(Stored data entries)

►

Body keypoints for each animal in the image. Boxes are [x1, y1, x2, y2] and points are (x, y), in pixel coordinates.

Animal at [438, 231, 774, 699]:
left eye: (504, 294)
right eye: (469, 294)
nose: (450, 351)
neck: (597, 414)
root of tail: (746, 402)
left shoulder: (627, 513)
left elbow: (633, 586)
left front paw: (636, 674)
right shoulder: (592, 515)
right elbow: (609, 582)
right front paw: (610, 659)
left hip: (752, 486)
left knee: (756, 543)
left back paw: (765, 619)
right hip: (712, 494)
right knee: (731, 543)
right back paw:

◄

### Directions for this task
An exact transcription of the data above is required.

### Result of the exercise
Body keypoints for each animal in the image. Boxes are [x1, y1, x2, y2] and points are (x, y), in pixel coordinates.

Animal at [438, 231, 774, 699]:
left eye: (504, 294)
right eye: (469, 294)
nose: (450, 351)
neck: (597, 414)
root of tail: (746, 402)
left shoulder: (627, 513)
left elbow: (633, 586)
left front paw: (636, 674)
right shoulder: (592, 515)
right elbow: (609, 582)
right front paw: (610, 659)
left hip: (752, 486)
left knee: (756, 543)
left back paw: (765, 619)
right hip: (712, 494)
right knee: (731, 543)
right back paw:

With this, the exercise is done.